Karena terlalu menekankan pada kenyataan, paham demikian dalam filsafat disebut
realisme. Realisme adalah suatu paham yang berpendapat bahwa semua yang dapat
diketahui hanya kenyataan. Jadi, pengetahuan berawal dari kenyataan yang dapat
diindrai.

5) Nalar (Reasion)

Nalar adalah salah satu corak berpikir dengan menggabungkan dua pemikiran
atau lebih dengan maksud untuk mendapatkan pengetahuan baru. Hal-hal yang perlu
diperhatikan dalam masalah ini tentang asas-asas pemikiran, yaitu sebagai berikut:

a) Principium Identitas yaitu sesuatu itu sama dengan dirinya sendiri (A=A).
Asas ini biasa disebut asas kesamaan.
b) Principium contradictioad yaitu apabila dua pendapat yang bertentangan, tidak
mungkin kedua-duanya benar dalam waktu yang bersamaan. Dengan kata
lain pada subjek yang sama tidak mungkin terdapat dua predikat yang
bertentangan pada satu waktu. Asas ini biasa disebut asas pertentangan.
c) Principium tertii exclusi yaitu apabila dua pendapat yang berlawanan tidak
mungkin keduanya benar dan tidak mugkin keduanya salah. Kebenaran hanya
terdapat satu diantara kedua itu, tidak perlu ada pendapat yang ketiga.
Asas ini biasa disebut asas tidak adanya kemungkinan ketiga.

6) Otoritas (Authority)
Otoritas adalah kekuasaan yang sah yang dimiliki oleh seseorang dan diakui
kelompoknya.
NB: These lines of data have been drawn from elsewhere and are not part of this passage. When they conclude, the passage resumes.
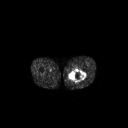
FDG PET of an extremity soft-tissue mass (from a PET/CT study), one axial slice. Slice 247 of 267 in the series (ordered by position). 128 × 128 image matrix, field of view 700 × 700 mm. Male patient, age 44 years. Case-level facts recorded for this patient, not image findings: histological type: undifferentiated pleomorphic liposarcoma; grade: high; site of the primary tumour: left thigh.
Structures marked on this image (expert contour drawn on MRI and transferred to this co-registered scan by the dataset authors):
- gross tumour volume including surrounding oedema: box from (x=67, y=69) to (x=86, y=83) px
- gross tumour volume (mass): (x=69, y=69)–(x=86, y=81)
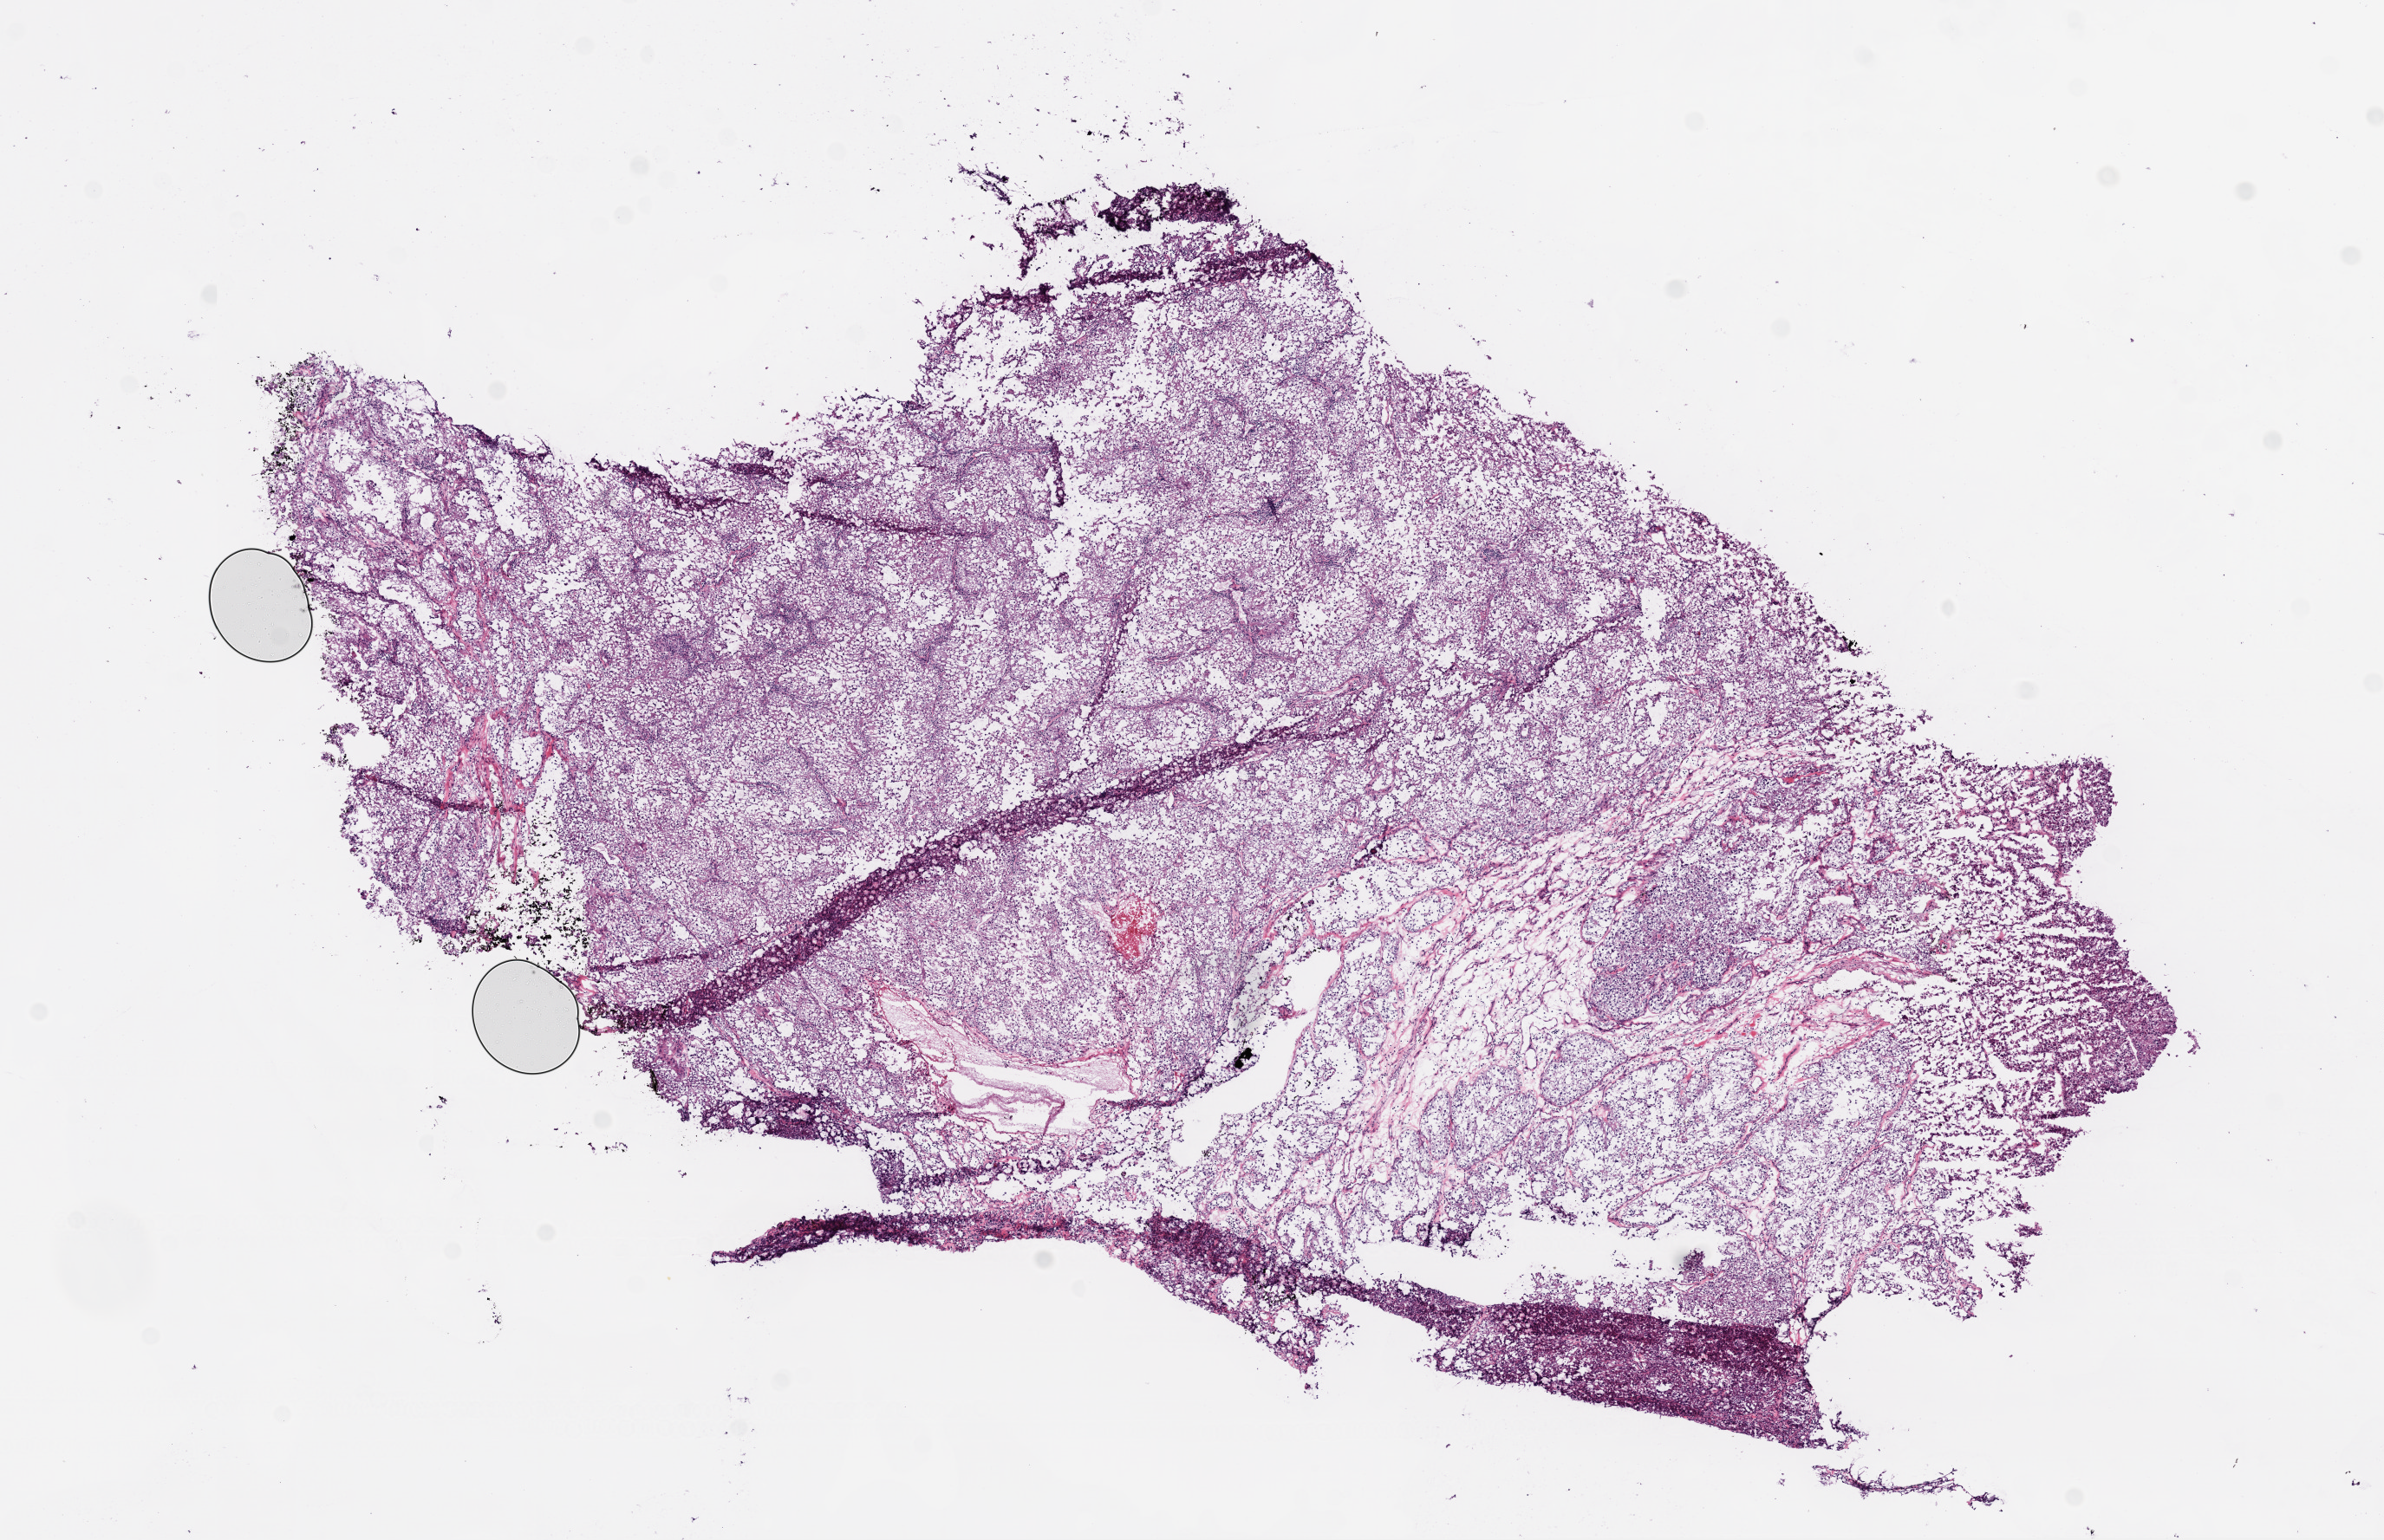
Whole-slide histology image, H&E-stained, shown as a low-resolution overview of the whole scanned area (about 11.0 x 7.1 mm, acquisition: 20x scan). Frozen section from the bottom of the tissue portion. Primary tumour sample from the kidney. Male, age 41 years at initial diagnosis. Histologic grade: G4 (undifferentiated). Pathologist review of this section (percent, as recorded): tumour cells 90%, tumour nuclei 80%, normal cells 0%, stromal cells 5%, necrosis 5%.
• histologic diagnosis: Clear cell adenocarcinoma, NOS
• laterality: right
• AJCC pathologic stage: II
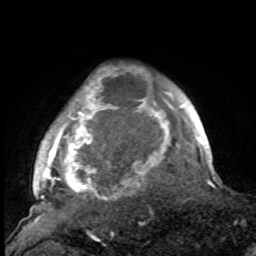
Breast MRI, one axial slice; position 84 of 100 along the scan axis; cropped to one breast; dynamic contrast-enhanced series, time point 2 of 8 at this slice position (early post-contrast); 1.5 T; TE 4.2 ms, TR 7 ms; 2 mm slice thickness; 256 × 256 image matrix. Female patient.
Annotated regions visible in this slice (semi-automatically segmented with operator editing):
- enhancing-tissue mask used for the functional tumour volume (all voxels passing the contrast-enhancement thresholds inside the analysis volume; usually the tumour): box from (x=37, y=71) to (x=188, y=216) px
Otoritas menjadi salah satu sumber pengetahuan, karena
kelompoknya memiliki pengetahuan melalui seseorang yang mempunyai
kewibawaan dalam pengetahuannya. Pengetahuan yang diperoleh melalui
otoritas ini biasanya tanpa diuji lagi karena orang yang telah menyampaikannya
mempunyai kewibawaan tertentu.

7) Intuisi (Intuision)

Intuisi adalah suatu kemampuan yang ada pada diri manusia melalui proses kejiwaan
tanpa suatu rangsangan atau stimulus mampu untuk membuat pernyataan
berupa pengetahuan. Pengetahuan yang diperoleh melalui intuisi tidak dapat
dibuktikan seketika atau melalui kenyataan karena pengetahuan ini muncul tanpa
adanya pengetahuan lebih dahulu. Dengan demikian, peran intuisi sebagai
sumber pengetahuan adalah adanya kemampuan dalam diri manusia yang dapat
melahirkan pernyataan pernyataan berupa pengetahuan.

8) Wahyu (Revelation)

Wahyu adalah berita yang disampaikan oleh Tuhan kepada Nabi-Nya untuk
kepentingan umatnya. Kita mempunyai pengetahuan melalui wahyu, karena ada
kepercayaan tentang sesuatu yang disampaikan itu. Seseorang yang mempunyai
pengetahuan melalui wahyu secara dogmatic akan melaksanakan dengan baik.
Wahyu dapat dikatakan sebagai salah satu sumber pengetahuan, karena kita
mengenal sesuatu dengan melalui kepercayaan kita.

9) Keyakinan (Faith)

Keyakinan adalah kemampuan yang ada pada diri manusia yang diperoleh melalui
kepercayaan. Sesungguhnya antara sumber pengetahuan berupa wahyu dan
keyakinan ini sangat sukar untuk dibedakan secara jelas, karena keduanya
menetapkan bahwa alat lain yang dipergunakannya adalah kepercayaan.
Perbedaannya barangkali jika keyakinan terhadap wahyu yang secara dogmatik
diikutinya adalah peraturan yang berupa agama. Adapun keyakinan melalui
kemampuan kejiwaan manusia merupakan pematangan (maturation) dari
kepercayaan. Karena kepercayaan itu bersifat dinamik mampu menyesuaikan
dengan keadaan yang sedang terjadi. Sedangkan keyakinan itu sangat statik,
kecuali ada bukti- bukti baru yang akurat dan cocok buat kepercayaannya.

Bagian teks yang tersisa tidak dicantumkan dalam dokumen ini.